それもそのはず、そもそも人間は小我の塊です。小我だからこそこの世に誕生し、少しでも多くの大我に目覚める為に生きています。

あなたも私も輪廻転生を繰り返していますが、この世を生きるのは、様々な経験をする中で少しずつ大我に目覚めていく為です。この世は小我な魂の集まりですので、神のように崇高な魂は存在しません。

また、神のような崇高な魂は、大我の愛の塊ですので、この世に生まれることはありません。

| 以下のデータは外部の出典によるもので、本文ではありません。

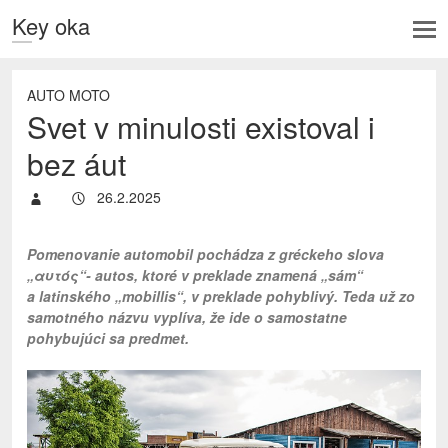
Key oka
AUTO MOTO
Svet v minulosti existoval i
bez áut
26.2.2025
Pomenovanie automobil pochádza z gréckeho slova
„αυτός“- autos, ktoré v preklade znamená „sám“
a latinského „mobillis“, v preklade pohyblivý. Teda už zo
samotného názvu vyplíva, že ide o samostatne
pohybujúci sa predmet.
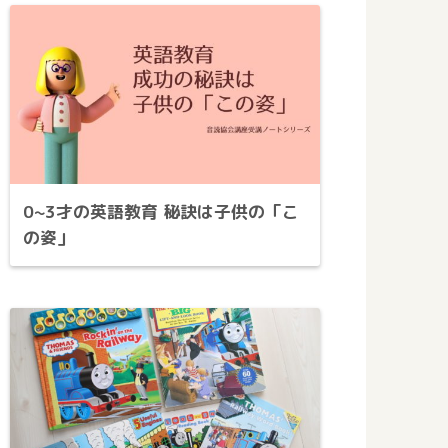
0~3才の英語教育 秘訣は子供の「こ
の姿」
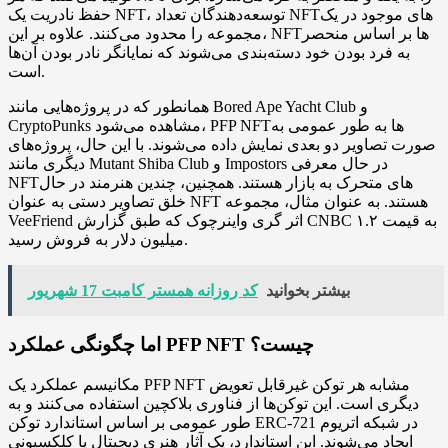
حفظ نادریت یک NFT، توسعه‌دهندگان تعداد NFTهای موجود در یک
مجموعه را محدود می‌کنند. علاوه بر این، NFTها بر اساس منحصر
به فرد بودن خود دسته‌بندی می‌شوند که نمایانگر نادر بودن آن‌ها
است.
همانطور که در پروژه‌هایی مانند Bored Ape Yacht Club و
CryptoPunks مشاهده می‌شود، PFP NFTها به طور عمومی به
صورت تصاویر دو بعدی نمایش داده می‌شوند. با این حال، پروژه‌های
دیگری مانند Mutant Shiba Club و Impostors در حال معرفی
NFTهای متحرک به بازار هستند. همچنین، چندین هنرمند در حال
خلق تصاویر دستی به عنوان NFT هستند. به عنوان مثال، مجموعه
VeeFriend اثر گری واینرچوک که طبق گزارش CNBC به قیمت ۱.۲
میلیون دلار به فروش رسید.
بیشتر بخوانید
کد روزانه همستر کامبت 17 شهریور
اما چگونگی عملکرد PFP NFT چیست؟
مکانیسم عملکرد یک PFP NFT مشابه هر توکن غیرقابل تعویض
دیگری است. این توکن‌ها از فناوری بلاکچین استفاده می‌کنند و به
طور عمومی بر اساس استاندارد توکن ERC-721 در شبکه اتریوم
ایجاد می‌شوند. این استاندارد، یک آثار هنری دیجیتال یا کلکسیونی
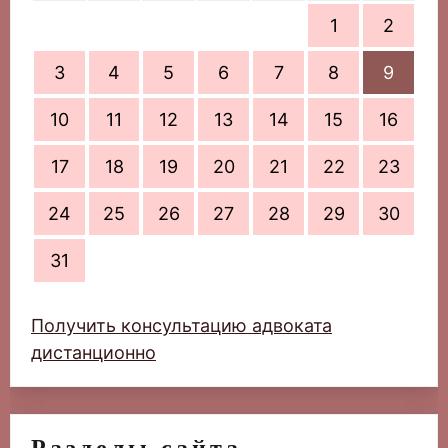
1
2
3
4
5
6
7
8
9
10
11
12
13
14
15
16
17
18
19
20
21
22
23
24
25
26
27
28
29
30
31
Получить консультацию адвоката
дистанционно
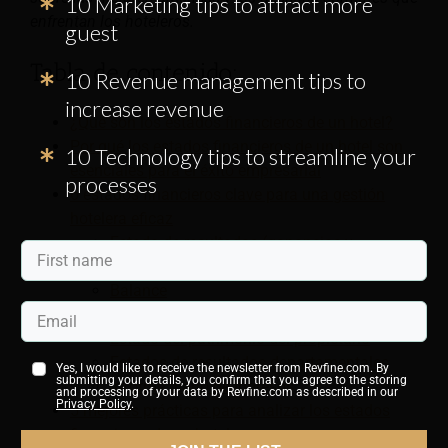
10 Marketing tips to attract more
enfrentan los hoteleros.
guest
Tabla de contenido:
10 Revenue management tips to
increase revenue
¿Qué son los estados financieros de un hotel?
Por qué los estados financieros de un hotel son
10 Technology tips to streamline your
esenciales para el éxito empresarial
processes
6 estados financieros clave para una gestión
hotelera eficaz
Estado de resultados (ganancias y
pérdidas)
Balance
Estado de flujo de efectivo
Estado del patrimonio del propietario
Estados de resultados departamentales
Yes, I would like to receive the newsletter from Revfine.com. By
submitting your details, you confirm that you agree to the storing
Informe diario de ingresos
and processing of your data by Revfine.com as described in our
Privacy Policy
.
5 mejores prácticas para analizar los estados
financieros de un hotel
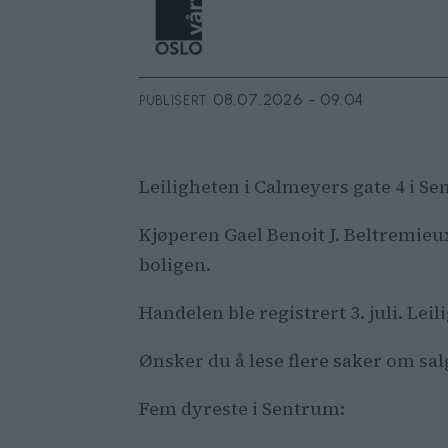
08.07.2026 - 09:04
PUBLISERT
Leiligheten i Calmeyers gate 4 i Sen
Kjøperen Gael Benoit J. Beltremieux 
boligen.
Handelen ble registrert 3. juli. Lei
Ønsker du å lese flere saker om sa
Fem dyreste i Sentrum:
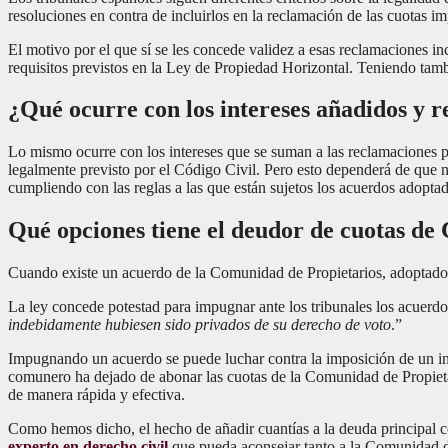
resoluciones en contra de incluirlos en la reclamación de las cuotas i
El motivo por el que sí se les concede validez a esas reclamaciones i
requisitos previstos en la Ley de Propiedad Horizontal. Teniendo tamb
¿Qué ocurre con los intereses añadidos y 
Lo mismo ocurre con los intereses que se suman a las reclamaciones 
legalmente previsto por el Código Civil. Pero esto dependerá de que 
cumpliendo con las reglas a las que están sujetos los acuerdos adopta
Qué opciones tiene el deudor de cuotas de
Cuando existe un acuerdo de la Comunidad de Propietarios, adoptado si
La ley concede potestad para impugnar ante los tribunales los acuerdos 
indebidamente hubiesen sido privados de su derecho de voto
.”
Impugnando un acuerdo se puede luchar contra la imposición de un i
comunero ha dejado de abonar las cuotas de la Comunidad de Propietar
de manera rápida y efectiva.
Como hemos dicho, el hecho de añadir cuantías a la deuda principal co
experto en derecho civil
que pueda aconsejar tanto a la Comunidad de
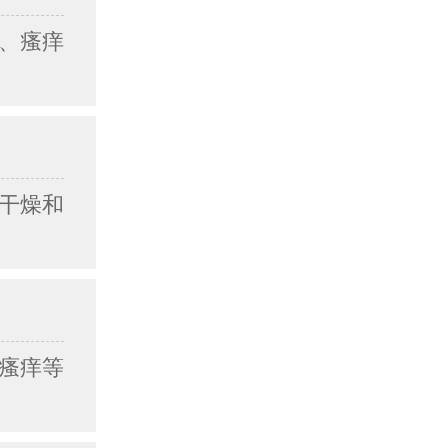
、瘙痒
干燥和
瘙痒等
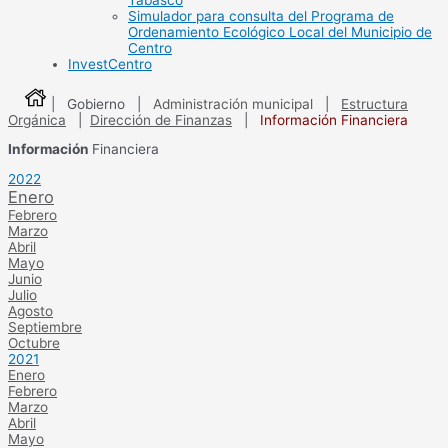
Tabasco
Simulador para consulta del Programa de
Ordenamiento Ecológico Local del Municipio de
Centro
InvestCentro
| Gobierno |
Administración municipal
|
Estructura
Orgánica
|
Dirección de Finanzas
|
Información Financiera
Información
Financiera
2022
Enero
Febrero
Marzo
Abril
Mayo
Junio
Julio
Agosto
Septiembre
Octubre
2021
Enero
Febrero
Marzo
Abril
Mayo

私達が小我であるのは当然のことですが、少しでも大我に目覚めることが魂の成長になり、それが私たちの生まれてきた意味だということを、頭の片隅にいれておきましょう。

大我の愛と小我の愛を簡単に申し上げますと以上になります。もっと突き詰めたところを知りたいと思う方は、さらに詳しく下記でご説明致しますので、読み進めていただければ幸いです。

「最後に…」
いかがでしたでしょうか。ここに書かれた内容をご理解いただければ、大我の愛と小我の愛の違いをお分かりいただけると思います。

私たちは小我であるからこそ生まれ、大我の愛に目覚める為にこの世を生きています。そのため、完全に大我の愛で生きることはできませんが、大我の愛を意識して生きることで、魂は磨かれていきます。

この概念を知っているだけでも、自身の成長に繋がると思いますので、参考にしていただけますと幸いです。